Control signed over to CSKT and JBC
Sasha Goldstein | Hagadone News Network | UPDATED 14 years, 7 months AGO
FLATHEAD RESERVATION - Today marks nearly a week since control of the Flathead Indian Irrigation Project (FIIP) was turned over to the Confederated Salish and Kootenai Tribes (CSKT) and the Flathead Joint Board of Control (JBC) in a historic signing agreement.
Officially signed April 7 in Washington, D.C., and effective April 9, the agreement turns over future management and operations of the FIIP to a newly created Flathead Indian Irrigation Project Cooperative Management Entity (CME) that consists of an equal number of representatives from the CSKT and JBC. The JBC is a state chartered entity representing non-Indian interests for the Flathead, Mission and Jocko Valley Irrigation Districts that operate on the Flathead Reservation. The agreement gives the CME power of staffing and collecting fees from the project after decades of disagreements between the CSKT, JBC and the federal government, which previously controlled the project through the Bureau of Indian Affairs, a branch of the U.S. Department of Interior. The BIA will continue to own the project.
"This is truly a historic agreement we are signing today with our non-Indian neighbors," CSKT Tribal Chairman Bud Moran said during the ceremony. "I am glad we decided a few years ago to resolve our differences through negotiation. I have every confidence that the cooperative entity we have created will continue to do a good job running this project while protecting the Tribes' interest and those who irrigate lands to make a living."
All the hubbub over the control of the FIIP is for good reason: the project irrigates approximately 135,000 acres of land throughout the Flathead Reservation, and has 17 major storage reservoirs, more than 10,000 structures and 1,300 miles of canals and laterals throughout the reservation and the surrounding area to the north and west. The project began in 1904, said CSKT attorney Rhonda Swaney, and was completed in the 1920s or ‘30s.
"As part of the federal government's General Allotment Act, each Indian was given a parcel of land on the reservation to become farmers, like their white counterparts in the West," said Ranald McDonald, head attorney of the CSKT. "Once each Indian was given acreage, the extra land on the reservation was deemed excess land, and opened to white homesteaders."
McDonald said homesteaders could claim a parcel, and if they made improvements over a period of two years, they were made the official owners of that land. With all the reservation land allotted for farming, the federal government appropriated money to create the FIIP. The idea was that once the debt was paid off for the construction of the project, control of the irrigation system would go to the owners of the land. But with the owners of the land. But with the complexity surrounding the different users of the land, no consideration was made of which group exactly would retain control once the debt was fully paid off, which occurred in early 2004.

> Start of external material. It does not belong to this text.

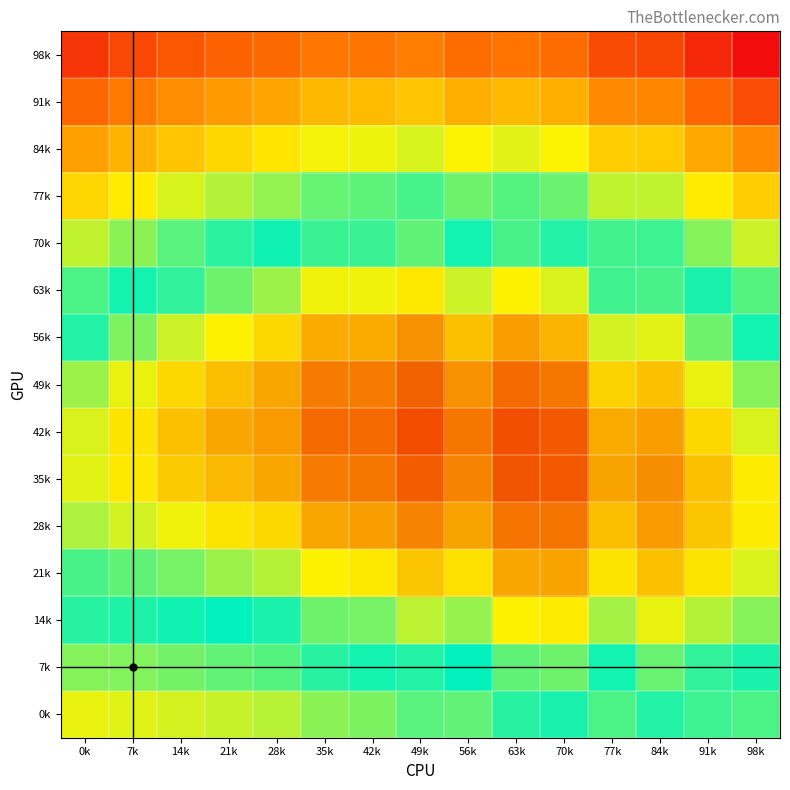

At how many categories does at least one series exceed 0?

15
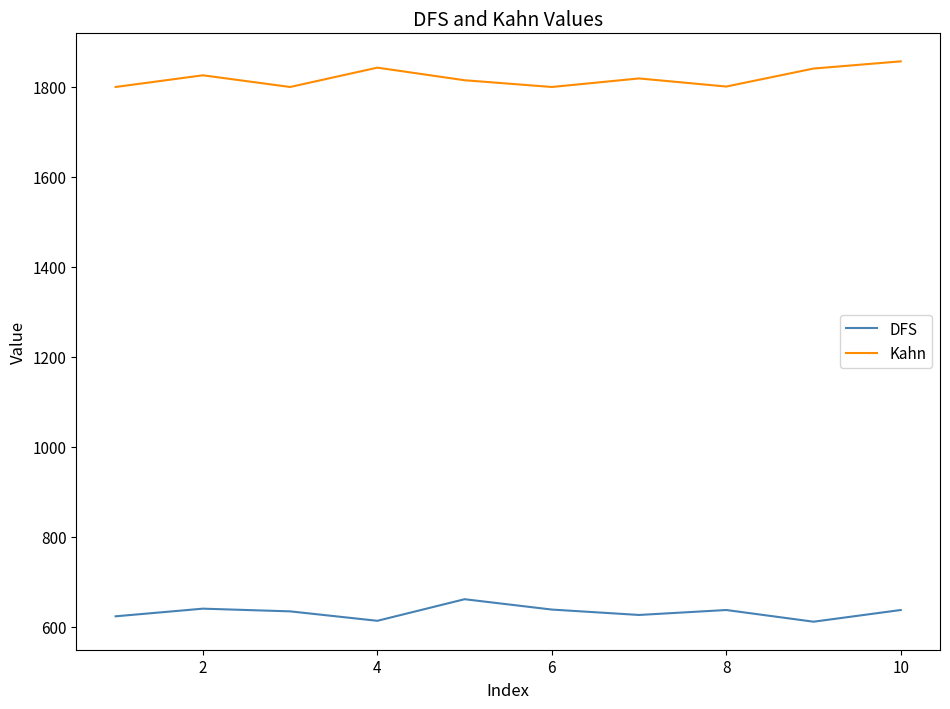

True or false: Kahn and DFS cross at least once.

False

"From 1948 to 2000, debate continued over who had the better claim for transfer," Swaney said. "As it kept moving closer and closer, it was in the back of all our minds. We knew, this debt of construction is getting paid off."
Swaney said disagreements almost unhinged the entire negotiation.

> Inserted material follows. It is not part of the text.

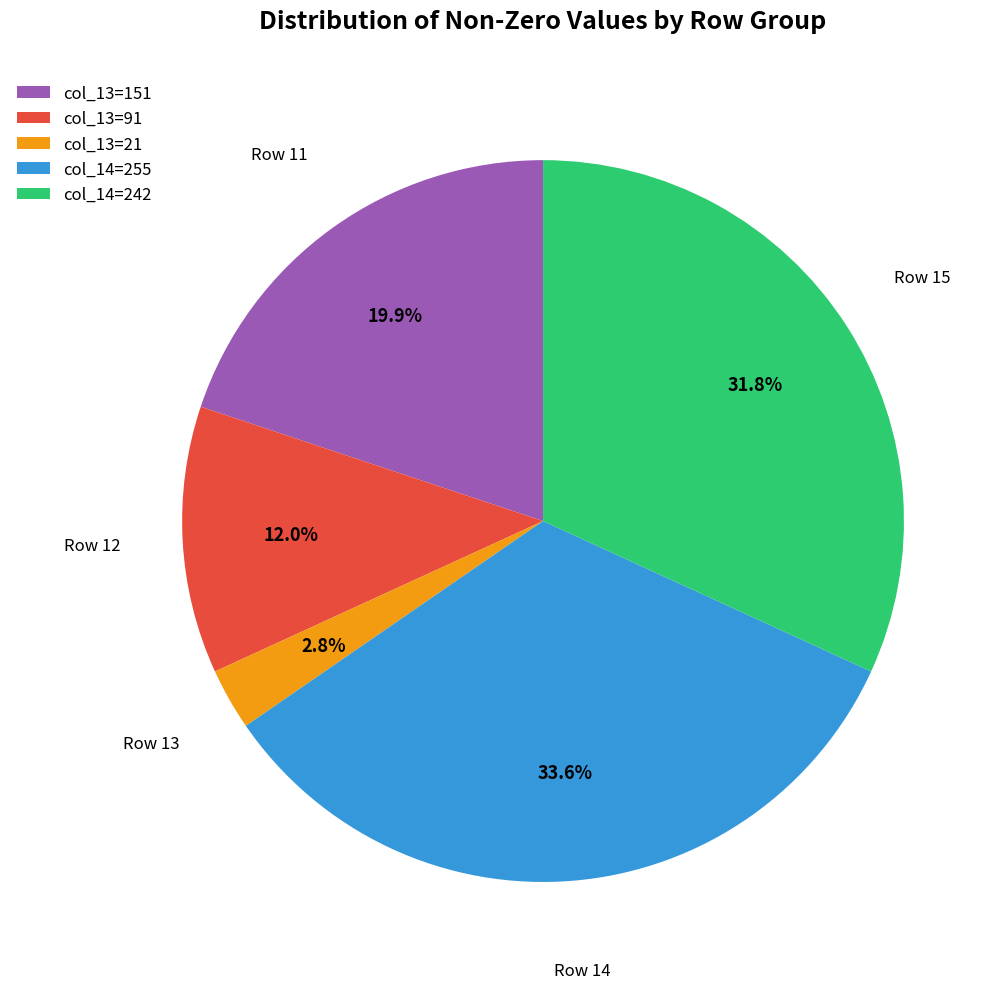

Does col_14=242 represent more than half of the total?

No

"We figured we had two options: figure out a way to get along or continue fighting over it," she said. "We had a track record of fighting not solving the problem, so we decided to focus on the things we agreed on."
Alan Mikkelson, a consultant with the JBC, said serious discussions began approximately seven years ago.
"We had an agreement in principle by April or May [of 2003], but needed to do environmental studies and hammer out various issues," Mikkelson said. "I think all parties were very pleased with the result."
Swaney said once the original agreement was made, the groups worked together to form the CME, which came to fruition two years ago and has been instrumental in making it a smooth transfer. Four members of the CME are appointed by the CSKT, while another four are appointed by the JBC.
"Some of the immediate issues the CME will have is improving protection of bull trout and complying with the Endangered Species Act," Swaney said, noting that some of the structures haven't been updated or renovated since they were built decades ago. "They'll need to modernize [the system] to make it more efficient and for better use of water."
Overall, though, the relief among the parties is mutual.
"It was a tremendous effort," Swaney said. "There was a lot of blood, sweat and tears put into this, and we're very happy."